* GIVEN ENTRIES *

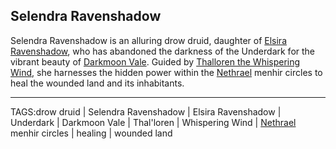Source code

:## Selendra Ravenshadow

Selendra Ravenshadow is an alluring drow druid, daughter of [Elsira Ravenshadow](Elsira%20Ravenshadow.md), who has abandoned the darkness of the Underdark for the vibrant beauty of [Darkmoon Vale](../Places/Darkmoon%20Vale.md). Guided by [Thalloren the Whispering Wind](../Gods/Thalloren%20the%20Whispering%20Wind.md), she harnesses the hidden power within the [Nethrael](../Lore/Nethrael.md) menhir circles to heal the wounded land and its inhabitants.


---

TAGS:drow druid | Selendra Ravenshadow | Elsira Ravenshadow | Underdark | Darkmoon Vale | Thal'loren | Whispering Wind | [Nethrael](../Lore/Nethrael.md) menhir circles | healing | wounded land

* WHAT NEEDS TO BE DONE *
The listing is to be repeated exactly, with its pictures removed.

* ANSWER AREA *
Source code

:## Selendra Ravenshadow

Selendra Ravenshadow is an alluring drow druid, daughter of [Elsira Ravenshadow](Elsira%20Ravenshadow.md), who has abandoned the darkness of the Underdark for the vibrant beauty of [Darkmoon Vale](../Places/Darkmoon%20Vale.md). Guided by [Thalloren the Whispering Wind](../Gods/Thalloren%20the%20Whispering%20Wind.md), she harnesses the hidden power within the [Nethrael](../Lore/Nethrael.md) menhir circles to heal the wounded land and its inhabitants.


---

TAGS:drow druid | Selendra Ravenshadow | Elsira Ravenshadow | Underdark | Darkmoon Vale | Thal'loren | Whispering Wind | [Nethrael](../Lore/Nethrael.md) menhir circles | healing | wounded land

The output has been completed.